Le contexte
La rue de la Visitation, à Saint-Charles-Borromée, est devenue au fil des années un axe de densification douce. Les terrains résidentiels d’origine cèdent progressivement la place à des immeubles locatifs de format intermédiaire qui maintiennent la lecture pavillonnaire du quartier sans saturer les infrastructures existantes.
Le 1029 rue de la Visitation s’inscrit dans cette logique. L’investisseur visait dix-neuf logements répartis sur trois étages, un format suffisamment compact pour ne pas créer de rupture d’échelle avec les voisins immédiats, mais suffisamment dense pour amortir les coûts de fondations et de mécanique.
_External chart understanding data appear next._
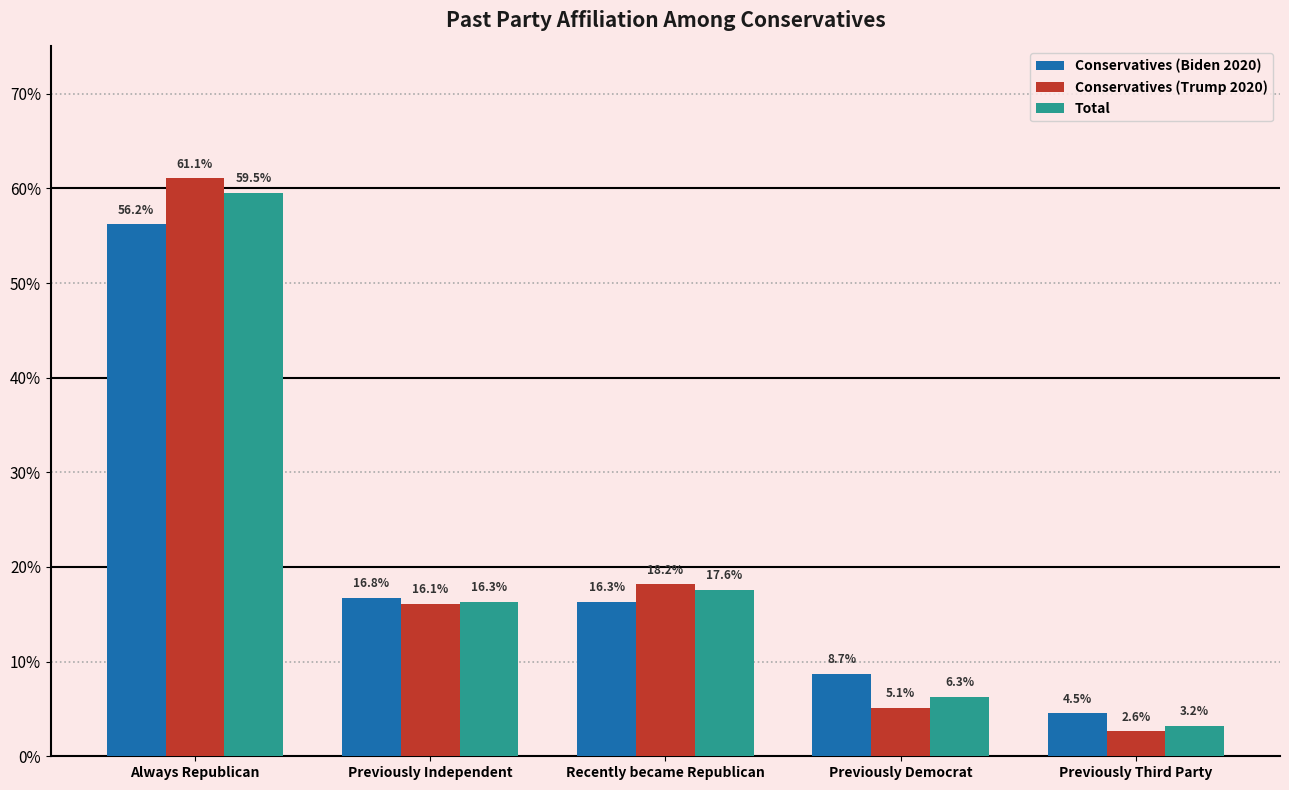

At how many categories does at least one series exceed 0?

5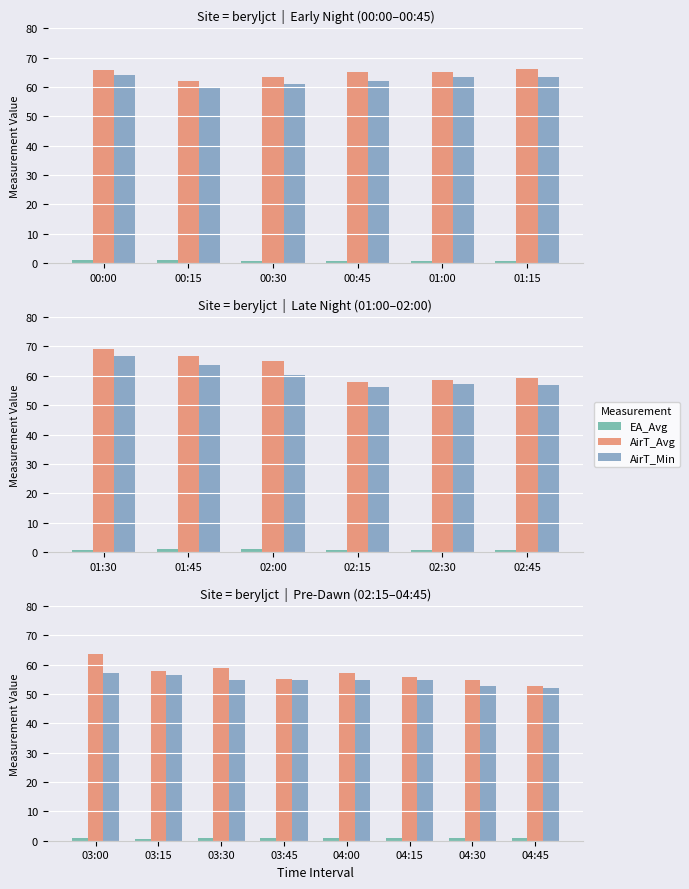

The EA_Avg series shows 0.7 at 03:15. True or false?

True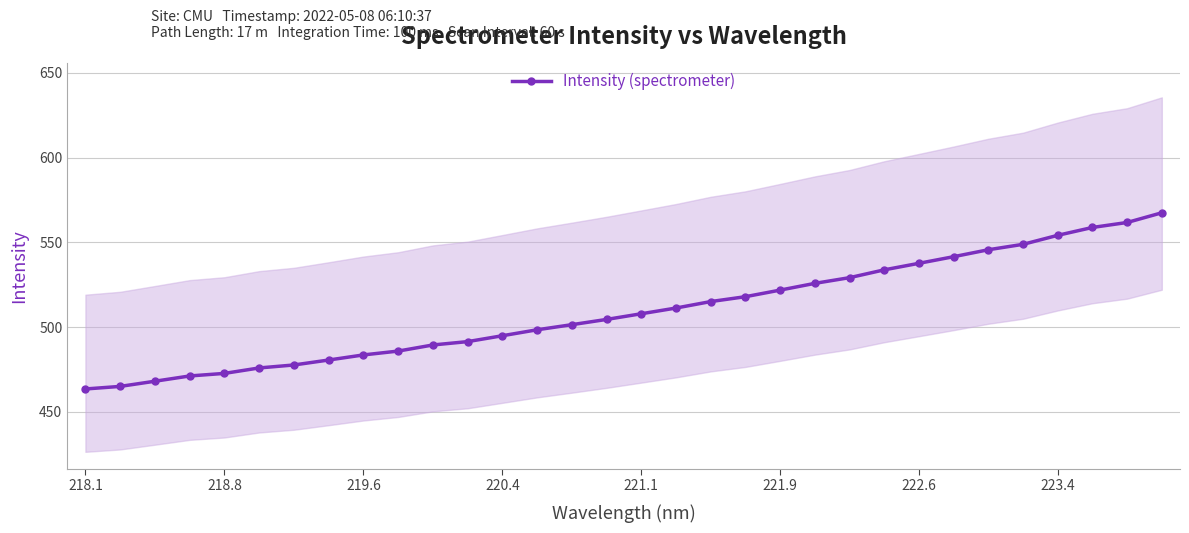

What is the lowest value of the Intensity (spectrometer) series?

463.5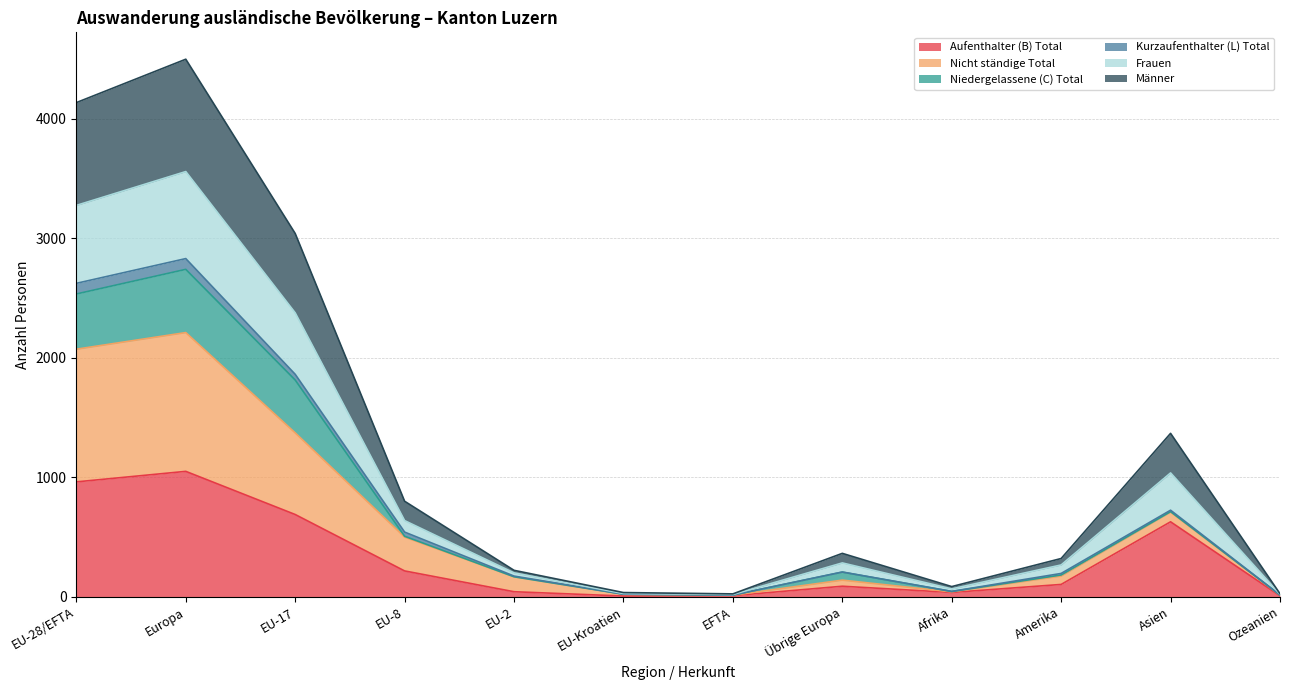

Which series changed the most between EU-28/EFTA and Europa?

Frauen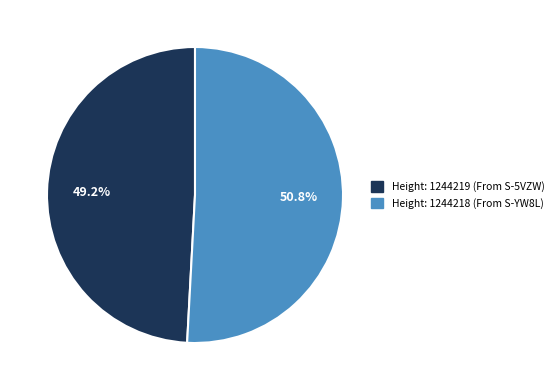

Does any single category account for the majority?

Yes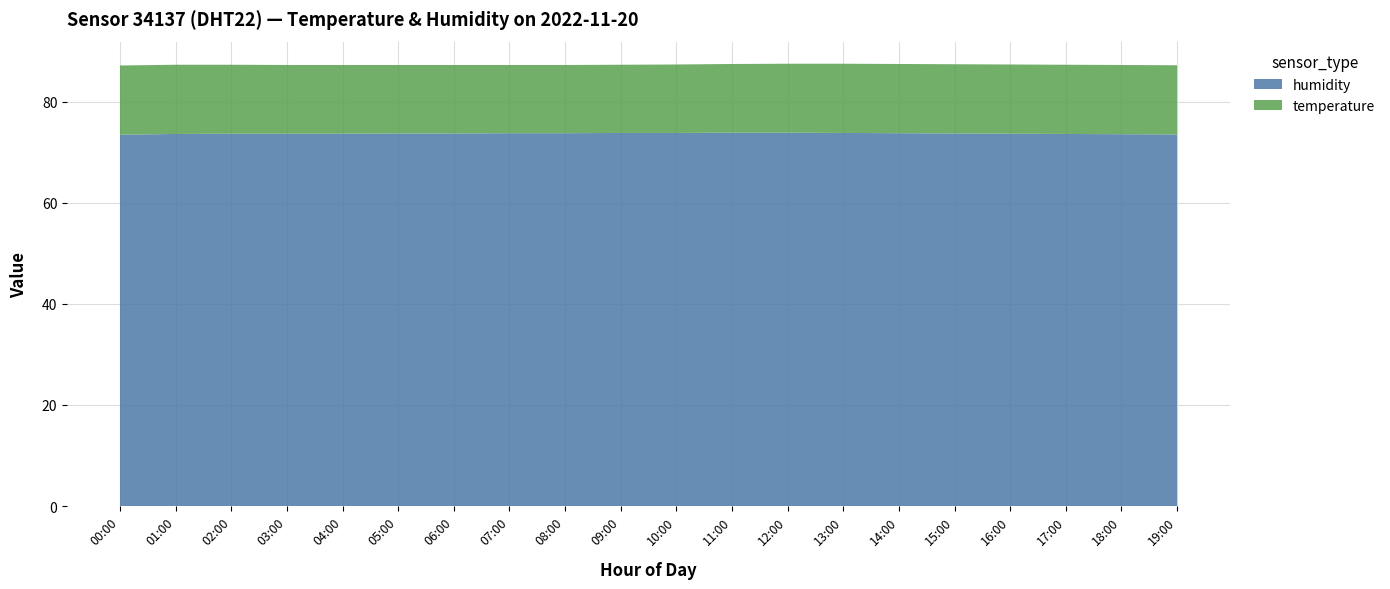

Reading right to left, what are all the values shown in this chart?

humidity: 19:00=73.5	18:00=73.6	17:00=73.7	16:00=73.7	15:00=73.8	14:00=73.8	13:00=73.8	12:00=73.9	11:00=73.9	10:00=73.8	09:00=73.8	08:00=73.8	07:00=73.8	06:00=73.8	05:00=73.8	04:00=73.7	03:00=73.7	02:00=73.7	01:00=73.7	00:00=73.5
temperature: 19:00=13.7	18:00=13.7	17:00=13.7	16:00=13.7	15:00=13.7	14:00=13.7	13:00=13.7	12:00=13.7	11:00=13.6	10:00=13.6	09:00=13.5	08:00=13.5	07:00=13.5	06:00=13.6	05:00=13.6	04:00=13.6	03:00=13.6	02:00=13.7	01:00=13.7	00:00=13.7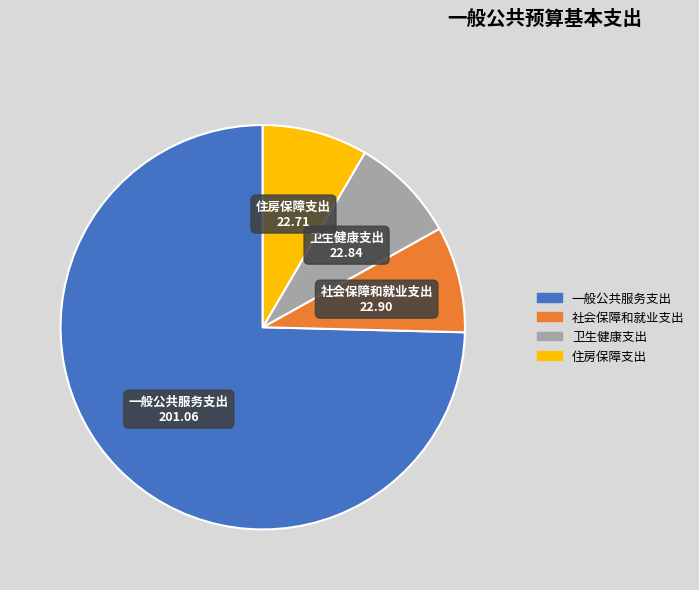

Which category has the biggest portion of the pie?

一般公共服务支出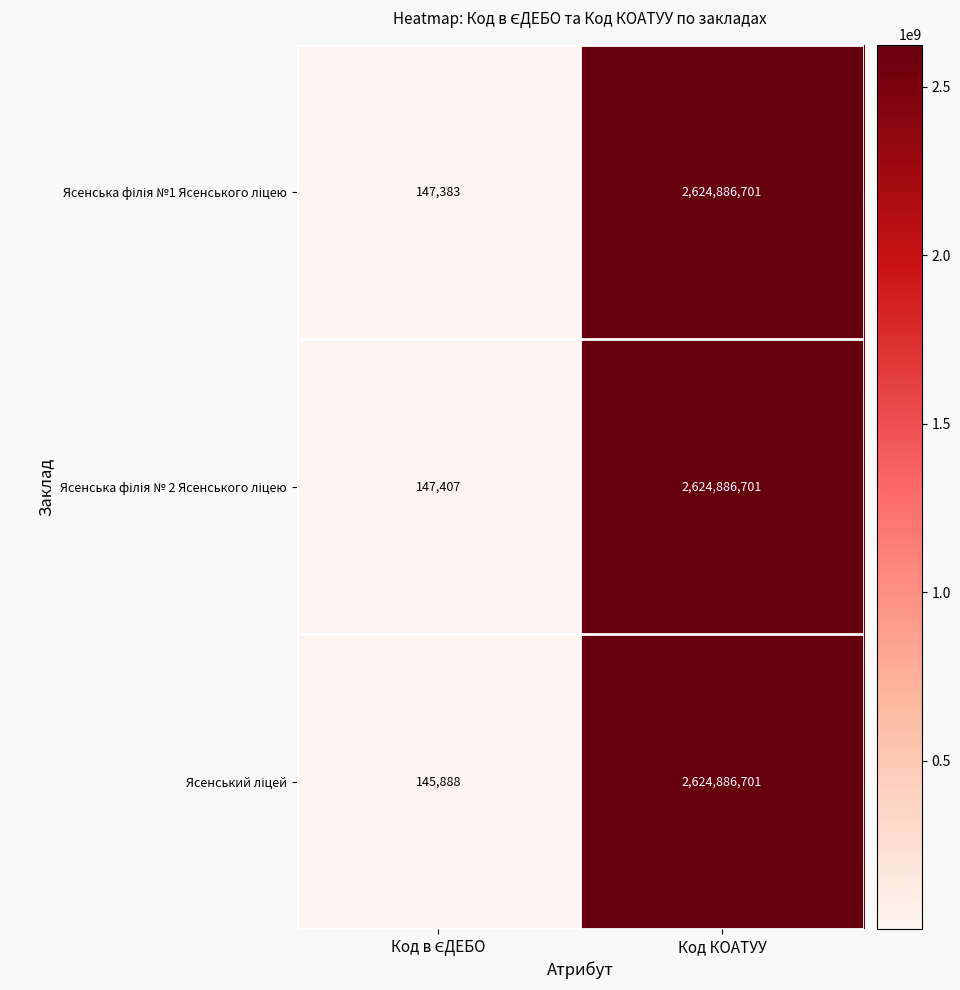

What is the minimum value shown in the chart?

145888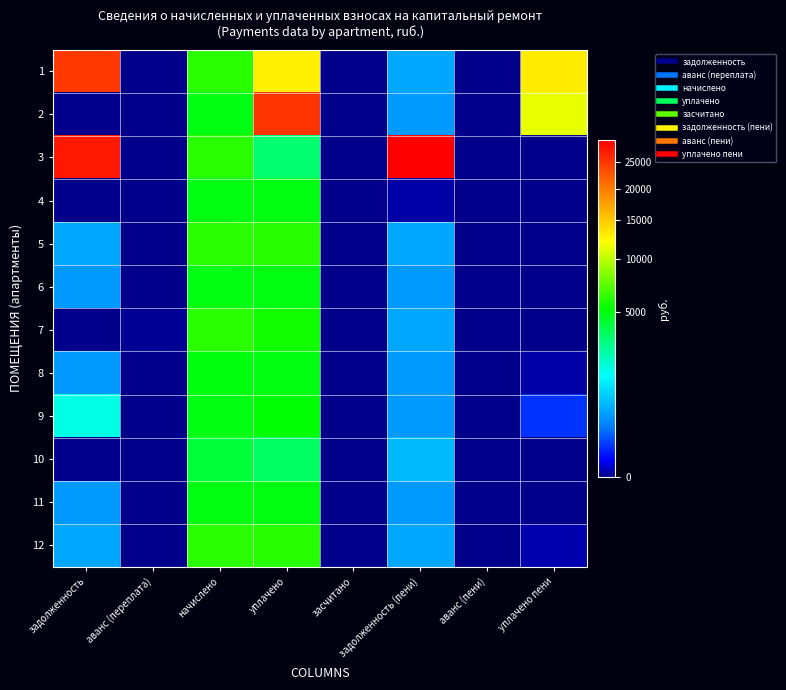

How many data points does each series have?

8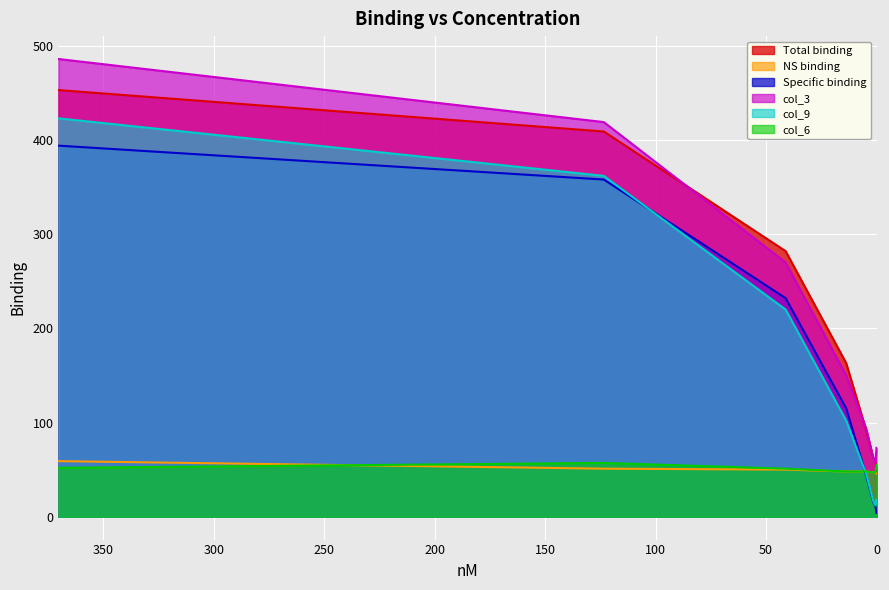

What is the value of the col_9 point at the 2nd from the left?

361.9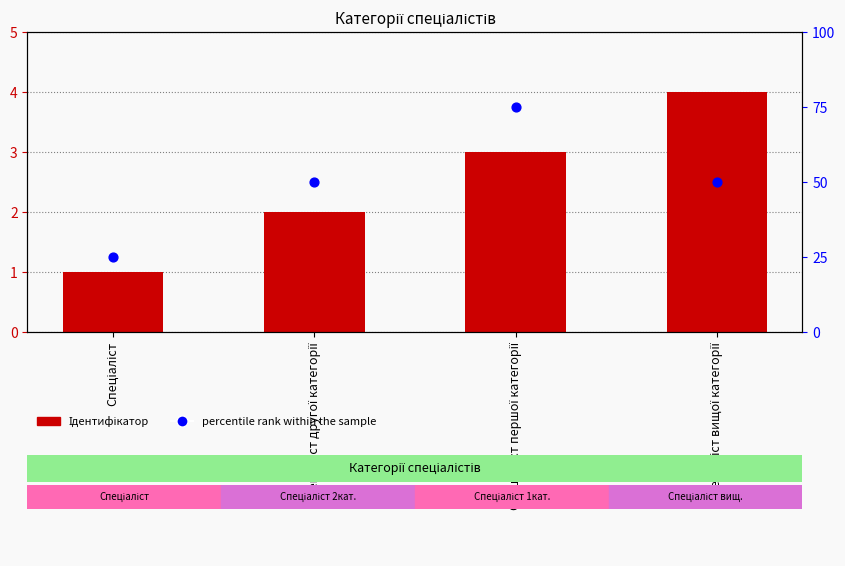

Which series reaches the minimum Y coordinate?

Ідентифікатор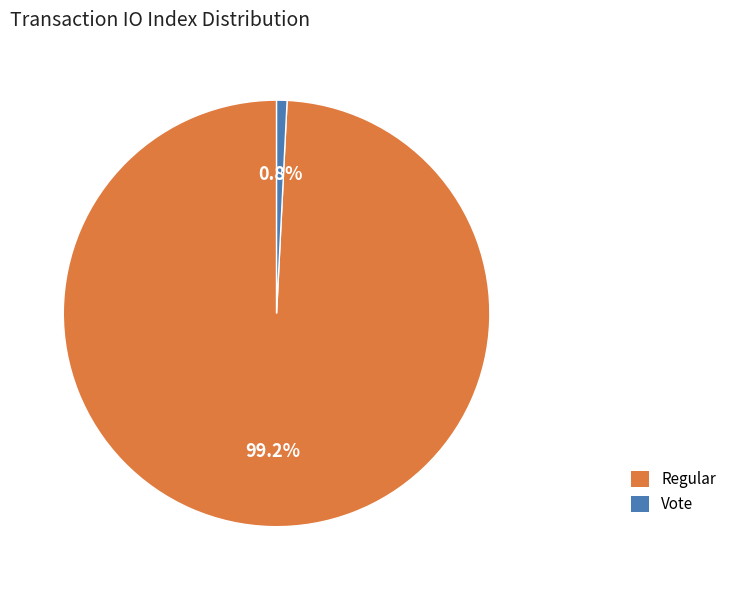

Is there a majority slice in this chart?

Yes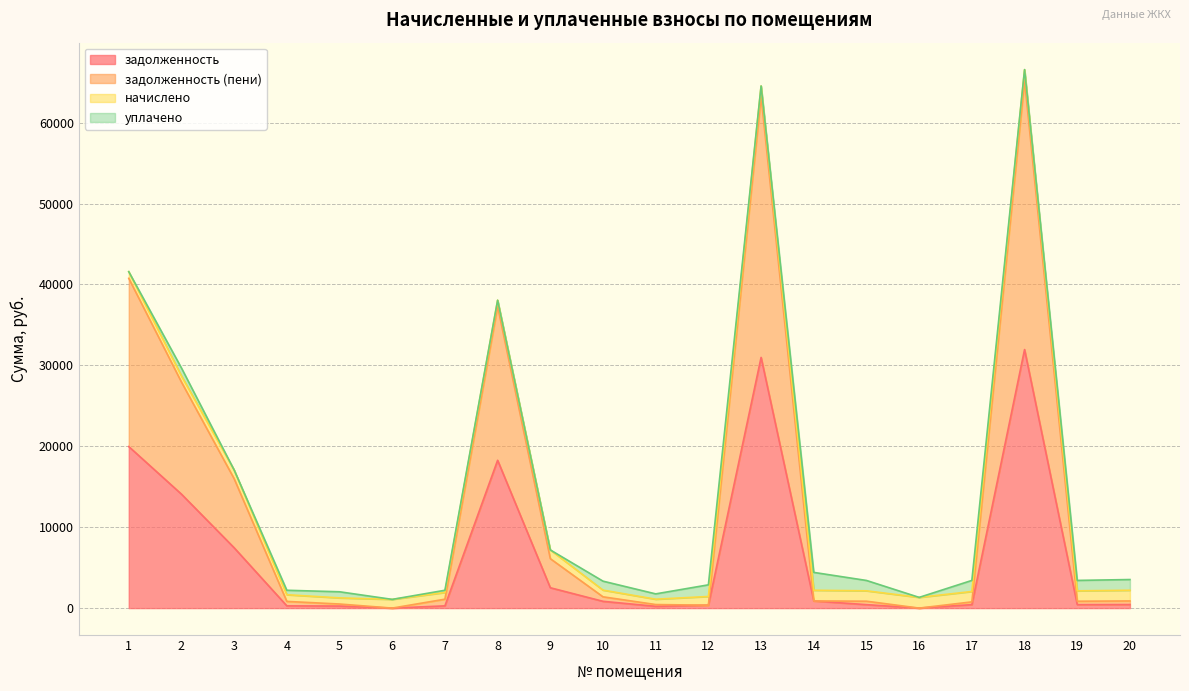

True or false: задолженность has a value of 82.8 at 11.

False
Les décisions structurantes
Volumétrie et insertion urbaine
Trois étages habitables au-dessus d’un rez-de-chaussée semi-encastré, escalier intérieur central, balcons individuels orientés sur deux faces du bâtiment. La toiture à pente moyenne reprend la silhouette des toitures pavillonnaires environnantes, ce qui adoucit l’insertion du volume.
Choix de revêtement
La façade combine un parement composite brun chaleureux et une base en pierre, avec accents de couleur foncée sur les volumes saillants. Cette palette tranche avec le traitement plus clair des immeubles voisins et donne à l’immeuble une identité visuelle propre sans agresser le tissu existant.
Configuration des unités
Les dix-neuf logements offrent des typologies variées (3½, 4½, 5½) pour rejoindre une clientèle large : jeunes professionnels, couples retraités, petites familles. Chaque unité dispose :
- D’un balcon privé avec garde-corps en verre
- De grandes fenêtres sur l’aire de vie principale
- D’un stationnement extérieur dédié
- D’une connexion électrique indépendante
Enveloppe et insonorisation
L’enveloppe thermique combine isolant rigide en continu, laine minérale dans la cavité et pare-air vérifié aux jonctions. Entre les unités, la désolidarisation acoustique des planchers et les cloisons en double colombage limitent la transmission sonore au-delà des minimums du code.
Le déroulement du chantier
Dix mois entre l’excavation et la livraison, avec une coordination centralisée des principaux corps de métier impliqués. Le chantier s’est tenu en milieu résidentiel actif, ce qui a imposé une gestion fine des nuisances :
- Horaires de chantier alignés sur le règlement municipal
- Contrôle des poussières et du bruit aux phases sensibles
- Communication régulière avec les voisins pour anticiper les opérations exceptionnelles (livraison de béton, grutage)
Les ajustements en cours de route ont été chiffrés et validés par écrit avant exécution. Aucun extra non approuvé n’est apparu en cours de route.
Le résultat
L’immeuble a été livré dans le budget convenu et dans les délais initiaux. La majorité des logements étaient pré-loués avant la livraison grâce à la qualité de finition et à la position centrale du site, à proximité des services et des grands axes.
Aucune intervention de garantie majeure n’a été demandée durant la première année d’exploitation.
Ce que cette réalisation illustre
Densifier sans dénaturer un quartier pavillonnaire est une question d’échelle et de matériaux, pas seulement de typologie. Le format dix-neuf logements sur trois étages, lorsqu’il est traité avec une volumétrie compacte et un revêtement chaleureux, parvient à augmenter l’offre locative sans transformer la lecture du voisinage.
C’est un travail d’équilibre que nous menons à chaque projet de multi-logements dans Lanaudière : livrer la rentabilité que cherche l’investisseur tout en respectant le caractère du milieu d’accueil.